GAZA STRIP // Scars heal slowly. Just ask Mohammad Faris Samuni, who still carries his right arm in a sling and who needs a bone transplant if he wants to regain anything resembling full movement. But the process of healing is visible. When Mr Samuni, 24, regained consciousness on Jan 5, the day after Israel's ground invasion on Gaza began and moments after an Israeli missile had struck the house he and about 100 relatives and neighbours had been ordered to shelter in, his arm, he said, sported a hole "I could put my hand through".
Now there is a huge scar but no hole. As for the other scars, those that are not visible, they are the subject of much debate among the surviving Samuni family members, who lost 27 of their relatives in the missile strike. The story of the Samuni family has been told by various media. It is among the most horrifying incidents during Israel's offensive on Gaza earlier this year. It is one incident among many that Israel is resisting any independent inquiry into.
The story has not changed, however. The Samuni neighbourhood, called, as many neighbourhoods in Gaza are, after the family that primarily resided there, was invaded early on the first day of Israel's ground offensive on Jan 4. About 100 relatives and neighbours crowded into one house, only to be ordered into another once Israeli troops had secured the area. After a night of what survivors described as fierce gunfire and with no water and little food, one relative took advantage of a sustained lull in the shooting the next day to fetch water.
He returned without incident. Emboldened, another four set out to get firewood. A missile was fired at the four, killing one. The other three dragged themselves back to the house when at least one, maybe three more missiles, struck the building and the people inside. The first missile was separated from the last by only five minutes, say survivors. Twenty-seven members of the Samouni family died, some instantly, some in the three days that followed, when, after having let those who could walk or be carried leave the neighbourhood, the Israeli army prevented medics from reaching the area and the remaining survivors.
Salah Samuni, 33, lost his baby daughter Azza, who was two. His son, Ahmad, now five, keeps asking him to bring his baby sister back "from paradise", he said. "This kind of sadness will never be forgotten," he said. "To heal we need to forget. And sometimes, when we sit here now, talking, even joking, I forget for a while.

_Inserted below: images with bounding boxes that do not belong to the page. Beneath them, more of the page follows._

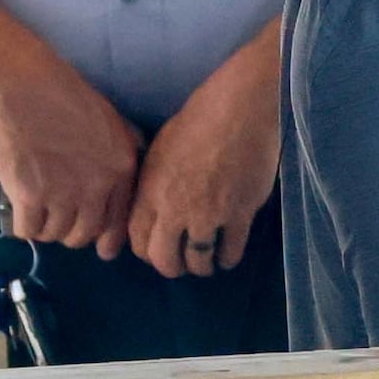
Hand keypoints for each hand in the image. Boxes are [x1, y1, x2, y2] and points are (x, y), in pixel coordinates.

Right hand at [0, 48, 142, 252]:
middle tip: (59, 217)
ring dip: (46, 228)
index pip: (119, 223)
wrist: (23, 85)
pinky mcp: (29, 196)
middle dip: (72, 232)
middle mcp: (97, 186)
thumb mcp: (111, 123)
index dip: (106, 238)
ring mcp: (63, 193)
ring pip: (56, 235)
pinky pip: (28, 231)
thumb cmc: (66, 98)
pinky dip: (24, 227)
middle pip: (85, 235)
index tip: (99, 245)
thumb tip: (126, 182)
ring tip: (39, 210)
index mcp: (122, 169)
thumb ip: (122, 152)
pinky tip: (22, 212)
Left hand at [126, 37, 281, 277]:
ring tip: (208, 265)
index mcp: (150, 193)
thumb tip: (156, 202)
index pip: (138, 240)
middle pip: (165, 259)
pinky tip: (229, 256)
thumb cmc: (198, 120)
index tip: (156, 252)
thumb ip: (153, 183)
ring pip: (199, 259)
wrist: (239, 110)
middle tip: (180, 266)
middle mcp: (175, 210)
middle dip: (171, 267)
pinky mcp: (240, 214)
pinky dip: (229, 258)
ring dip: (201, 267)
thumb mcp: (159, 150)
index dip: (147, 252)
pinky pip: (231, 249)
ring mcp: (208, 215)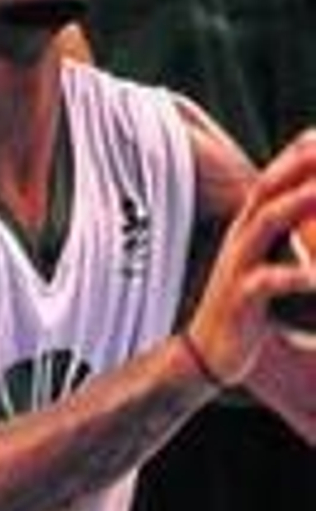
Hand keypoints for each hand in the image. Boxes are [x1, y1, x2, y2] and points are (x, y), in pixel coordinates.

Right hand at [186, 131, 315, 390]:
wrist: (205, 353)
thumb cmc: (244, 311)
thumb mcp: (263, 269)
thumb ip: (283, 247)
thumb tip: (308, 235)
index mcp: (248, 232)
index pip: (270, 182)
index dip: (294, 157)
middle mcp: (240, 240)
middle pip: (267, 191)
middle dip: (297, 166)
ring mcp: (238, 266)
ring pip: (264, 224)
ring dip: (295, 204)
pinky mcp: (239, 298)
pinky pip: (266, 282)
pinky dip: (293, 276)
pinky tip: (314, 279)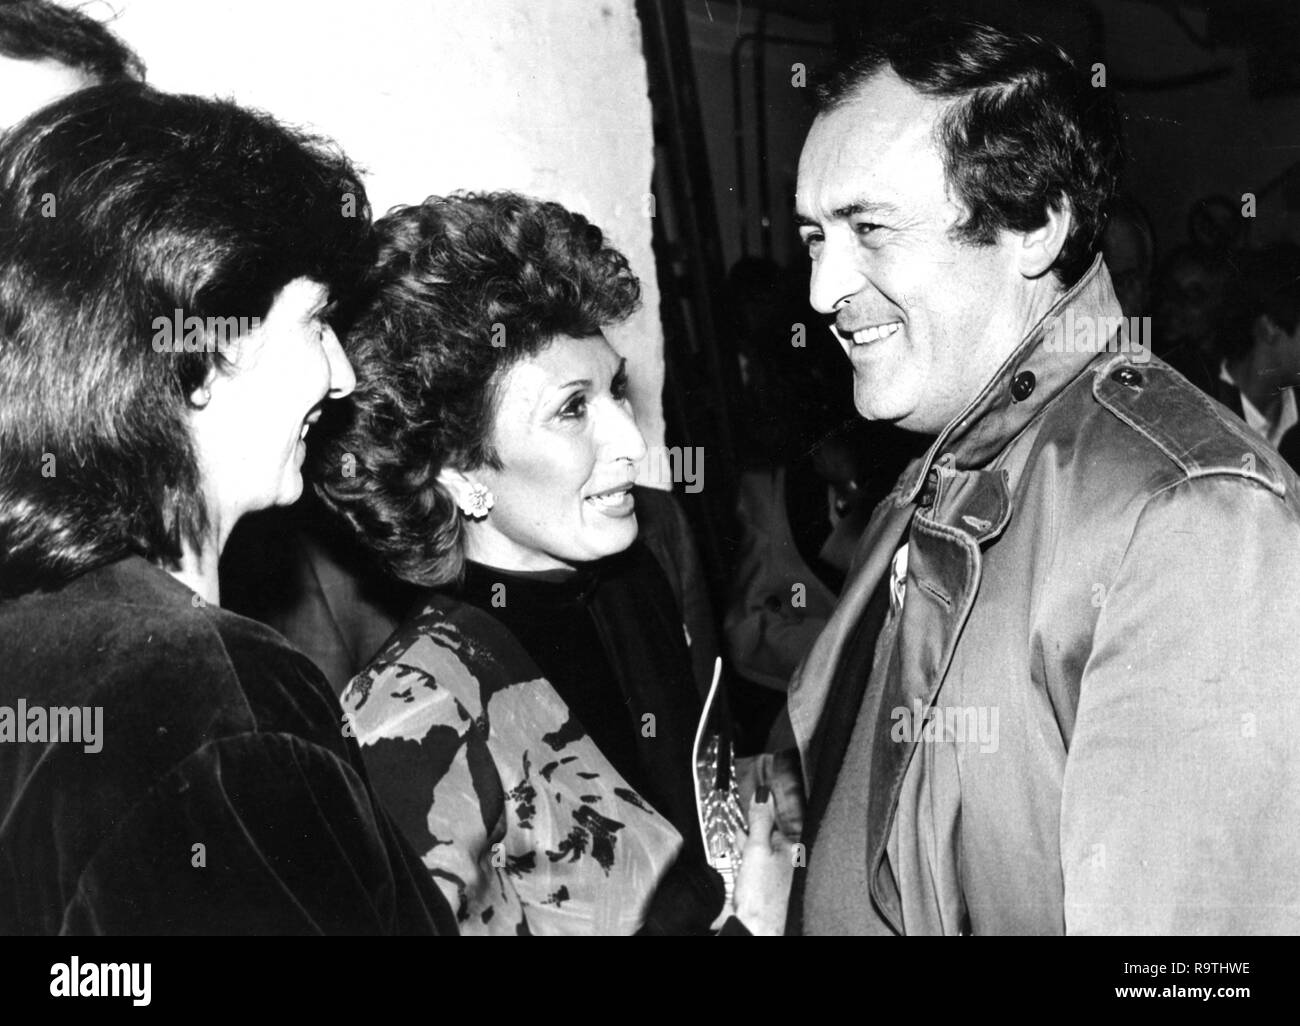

But every night, when I go to sleep, I remember again. To heal, it is difficult."
The Samuni family has received some counselling, said family members. But that was mostly for the children. Some are still getting professional help, but most of the adults are more focused on their material needs. Only one house remains standing in the neighbourhood. The Samunis were farmers and their livelihoods, along with their land, lie in tatters. "People have been helpful. We have received food and money. In Saudi Arabia we were received as heroes," remembered Mohammad, who received medical treatment there. "But there is no work and no land, so it all goes quickly."
Mohammad also talked about forgetting, but said he never could. One member of the family who did not talk about forgetting was Muna Samuni, a striking 10-year-old, who lost both her parents on Jan 5. Of her close relatives, only her younger brother Omar, 5, survived. Muna gets angry when other relatives try to persuade her to let go. Salah's wife, Ola, the sister of Muna's mother who now cares for her, has been on the receiving end of one of Muna's tongue lashings, she said. "You may forget your daughter [Azza]," Muna had scolded her once. "I will never forget my parents."
"How can I forget all those people? The wound is too big," Muna herself said when she was reluctantly dragged to speak to yet another journalist. She readily admitted that, while she talks about what happens, more and more it now "annoys her" to speak to journalists. She brought out drawings she had made in the months since that day - some in school, some at home. Almost all have the same motif. Drawings of her parents, and her other lost relatives. One includes all 27, hand-in-hand, all angry, with a war plane hovering in the sky behind them.
"Red," explained Muna, "is for blood." Another drawing depicts a lotus flower with two petals, representing her parents. On the one representing her mother, is written, "Where is your mercy?" The young girl's refusal to forget seemed to galvanise her older relatives around her. "Healing" said Salah, "might come with justice. Those responsible for this crime must be held accountable and be tried." Israel, however, still refuses any independent inquiry into its army's conduct during its war on Gaza. Salah knows that accountability will not come quickly. Nor, as Muna so clearly understands, will healing come from forgetting, because "it is impossible to forget".